# Residential stove fire kills 4 in daycare



## Frank (Mar 1, 2011)

Registered family home daycare operator allegedly left 7 young children (18-36 months) in house alone when she went to the store leaving a pot of oil turned on on the stove.

4 dead so far with 3 injured, 2 critically.

Fire February 24th

February 26th operator left for native Nigeria to visit family.

Charges Filed February 27th.

http://www.myfoxhouston.com/dpp/news/local/110228-child-care-center-fire-arrested#

http://media2.myfoxhouston.com/news/2011-02-28/jessica-tata-probable-cause.pdf


----------



## docgj (Mar 1, 2011)

OMG What was she thinking! I'm sure she will be back from Nigeria... yeah right.

docgj


----------



## fatboy (Mar 1, 2011)

Obviously, she wasn't. I hope we have good extradition policies with Nigeria........
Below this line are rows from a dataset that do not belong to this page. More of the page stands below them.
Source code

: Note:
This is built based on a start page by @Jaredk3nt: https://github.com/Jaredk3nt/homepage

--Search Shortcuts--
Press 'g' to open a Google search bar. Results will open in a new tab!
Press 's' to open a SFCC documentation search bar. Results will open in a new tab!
Goes back to the old argument, residential "home" application.....TYPE I hood required?.

Oh no, we never cook anything with grease or oil. Just heat up Mac & Cheese.


----------



## cda (Mar 1, 2011)

Stoves don't kill people

Stupid people kill people

If we outlaw stoves, only restaurants will have stoves


----------



## fatboy (Mar 1, 2011)

I didn't say outlaw stoves, not even sure where you got that. I just was saying almost always, when you bring up hoods, or suppression, they play the residential card.

But you are right, this is stupidity beyond stupidity. And you can regulate stupid.


----------



## docgj (Mar 1, 2011)

Fatboy,

I agree 100% that you can't regulate STUPID or fix it!

docgj


----------



## jpranch (Mar 1, 2011)

Hang,em in Texas!


----------



## FyrBldgGuy (Mar 1, 2011)

You can't regulate stupid.  "Stupid is as Stupid does!"  Run Forest Run.


----------